Harari has published numerous books and articles, including Special Operations in the Age of Chivalry, 1100–1550; The Ultimate Experience: Battlefield Revelations and the Making of Modern War Culture, 1450–2000; The Concept of 'Decisive Battles' in World History; and Armchairs, Coffee and Authority: Eye-witnesses and Flesh-witnesses Speak about War, 1100–2000. He now specializes in world history and macro-historical processes.
His book Sapiens: A Brief History of Humankind was initially published in Hebrew in 2011 based on the 20 lectures of an undergraduate world history class he was teaching. It was released in English in 2014 and has since been translated into 45 additional languages. The book surveys the entire length of human history, from the evolution of Homo sapiens in the Stone Age to the political and technological revolutions of the 21st Century. The Hebrew edition became a bestseller in Israel and generated much interest among the general public, turning Harari into a celebrity. Joseph Drew wrote that "Sapiens provides a wide-ranging and thought-provoking introduction for students of comparative civilization," considering it as a work that "highlights the importance and wide expanse of the social sciences."
Harari's follow-up book, Homo Deus: A Brief History of Tomorrow, was published in 2016 and examines the possibilities for the future of Homo sapiens. The book's premise outlines that, in the future, humanity will likely make a significant attempt to gain happiness, immortality, and God-like powers. Furthermore, the book openly speculates various ways this ambition might be realized for Homo sapiens in the future based on the past and present. Among several possibilities for the future, Harari develops the term "dataism" for a philosophy or mindset that worships big data. In The New York Times Book Review, Siddhartha Mukherjee stated that although the book "fails to convince me entirely," he considers it "essential reading for those who think about the future."
Harari's book, 21 Lessons for the 21st Century, published on 30 August 2018, focused more on present-day concerns. A review in the New Statesman commented on "risible moral dictums littered throughout the text," criticizing Harari's writing style, and stated that he was "trafficking in pointless asides and excruciating banalities." On the other hand, Kirkus Reviews praised the book as a "tour de force." They described it as a "highly instructive exploration of current affairs and the immediate future of human societies."
In November 2020, the first volume of his graphic adaptation of Sapiens: A Brief History of Humankind, Sapiens: A Graphic History – The Birth of Humankind, co-authored with David Vandermeulen and Daniel Casanave, was published and launched at a live stream event organized by How to Academy and Penguin Books.

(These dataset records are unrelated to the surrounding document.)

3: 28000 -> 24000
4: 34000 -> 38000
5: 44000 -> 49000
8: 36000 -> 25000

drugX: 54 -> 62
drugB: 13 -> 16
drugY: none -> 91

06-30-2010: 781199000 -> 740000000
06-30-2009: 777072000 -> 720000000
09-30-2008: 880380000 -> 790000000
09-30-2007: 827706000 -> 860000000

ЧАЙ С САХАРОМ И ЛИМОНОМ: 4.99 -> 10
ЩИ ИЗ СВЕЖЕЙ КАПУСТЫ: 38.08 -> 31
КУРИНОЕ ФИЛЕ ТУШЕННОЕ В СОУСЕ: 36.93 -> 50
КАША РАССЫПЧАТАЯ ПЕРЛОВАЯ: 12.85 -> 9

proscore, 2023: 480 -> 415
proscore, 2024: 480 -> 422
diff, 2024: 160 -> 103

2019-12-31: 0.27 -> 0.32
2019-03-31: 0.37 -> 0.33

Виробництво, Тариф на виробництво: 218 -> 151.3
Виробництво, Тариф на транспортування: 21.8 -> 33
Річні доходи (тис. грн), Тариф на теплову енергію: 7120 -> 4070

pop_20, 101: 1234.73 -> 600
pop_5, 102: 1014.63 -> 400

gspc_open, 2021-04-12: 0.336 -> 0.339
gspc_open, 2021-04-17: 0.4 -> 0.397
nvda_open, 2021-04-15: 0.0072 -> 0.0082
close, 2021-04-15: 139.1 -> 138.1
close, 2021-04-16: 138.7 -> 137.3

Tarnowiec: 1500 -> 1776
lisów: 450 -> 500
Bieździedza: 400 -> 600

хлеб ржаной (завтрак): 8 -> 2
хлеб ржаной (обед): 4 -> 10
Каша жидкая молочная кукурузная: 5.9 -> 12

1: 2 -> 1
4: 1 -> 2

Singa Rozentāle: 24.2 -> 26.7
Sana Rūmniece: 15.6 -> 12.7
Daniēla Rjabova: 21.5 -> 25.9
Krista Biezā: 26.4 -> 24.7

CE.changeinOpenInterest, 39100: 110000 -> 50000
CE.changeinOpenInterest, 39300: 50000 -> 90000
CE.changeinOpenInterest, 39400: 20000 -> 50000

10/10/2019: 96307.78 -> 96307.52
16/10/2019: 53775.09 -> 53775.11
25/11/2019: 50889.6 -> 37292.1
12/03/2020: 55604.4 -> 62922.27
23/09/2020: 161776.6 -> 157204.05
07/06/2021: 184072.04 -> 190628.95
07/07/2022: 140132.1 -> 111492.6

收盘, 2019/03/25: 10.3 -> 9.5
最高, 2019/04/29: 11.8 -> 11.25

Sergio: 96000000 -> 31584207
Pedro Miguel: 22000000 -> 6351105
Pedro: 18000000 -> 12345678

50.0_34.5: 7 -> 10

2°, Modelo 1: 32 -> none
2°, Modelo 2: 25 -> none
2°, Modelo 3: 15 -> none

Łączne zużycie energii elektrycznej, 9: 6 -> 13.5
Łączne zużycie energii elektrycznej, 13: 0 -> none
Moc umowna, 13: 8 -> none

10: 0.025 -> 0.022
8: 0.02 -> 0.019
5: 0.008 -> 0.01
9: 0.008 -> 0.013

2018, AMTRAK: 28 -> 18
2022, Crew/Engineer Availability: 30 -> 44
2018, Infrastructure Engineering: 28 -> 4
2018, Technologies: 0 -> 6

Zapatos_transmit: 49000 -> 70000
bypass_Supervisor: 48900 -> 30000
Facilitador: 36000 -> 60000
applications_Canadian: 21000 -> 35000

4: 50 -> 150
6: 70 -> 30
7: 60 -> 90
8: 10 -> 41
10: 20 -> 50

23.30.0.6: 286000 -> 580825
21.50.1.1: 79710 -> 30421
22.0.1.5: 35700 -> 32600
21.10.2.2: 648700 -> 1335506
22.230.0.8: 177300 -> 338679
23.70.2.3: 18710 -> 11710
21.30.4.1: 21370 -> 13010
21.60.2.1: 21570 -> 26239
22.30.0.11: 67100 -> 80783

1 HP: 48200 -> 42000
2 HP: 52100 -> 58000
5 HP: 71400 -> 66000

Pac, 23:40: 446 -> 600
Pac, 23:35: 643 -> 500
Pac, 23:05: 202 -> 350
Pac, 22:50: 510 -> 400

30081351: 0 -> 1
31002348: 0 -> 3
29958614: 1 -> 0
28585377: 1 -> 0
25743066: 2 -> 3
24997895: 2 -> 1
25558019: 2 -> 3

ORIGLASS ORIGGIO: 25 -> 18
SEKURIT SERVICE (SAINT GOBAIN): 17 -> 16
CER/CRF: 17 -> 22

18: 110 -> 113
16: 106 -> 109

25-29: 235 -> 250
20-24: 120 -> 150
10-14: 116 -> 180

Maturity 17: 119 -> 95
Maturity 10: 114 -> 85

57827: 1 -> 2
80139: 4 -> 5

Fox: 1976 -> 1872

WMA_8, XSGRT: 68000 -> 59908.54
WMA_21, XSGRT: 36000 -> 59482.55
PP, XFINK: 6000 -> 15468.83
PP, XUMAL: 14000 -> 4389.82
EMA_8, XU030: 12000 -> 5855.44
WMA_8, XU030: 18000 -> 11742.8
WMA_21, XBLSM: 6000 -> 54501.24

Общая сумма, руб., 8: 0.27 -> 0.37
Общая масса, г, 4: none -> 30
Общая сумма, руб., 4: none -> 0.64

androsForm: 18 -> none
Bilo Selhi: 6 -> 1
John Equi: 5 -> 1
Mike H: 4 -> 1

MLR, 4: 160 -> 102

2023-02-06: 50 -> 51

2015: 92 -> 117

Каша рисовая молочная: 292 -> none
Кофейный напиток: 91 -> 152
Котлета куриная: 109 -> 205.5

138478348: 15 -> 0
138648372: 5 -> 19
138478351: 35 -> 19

In 2022, Harari's latest book, Unstoppable Us: How Humans Took Over the World, illustrated by Ricard Zaplana Ruiz, was published and is a "Story of Human History — for Kids." In fewer than 200 pages of child-friendly language, Harari covers the same content as his best-selling book Sapiens: A Brief History of Humankind, but "he has simplified the presentation for this younger audience without dumbing it down." This book is "the first of four planned volumes."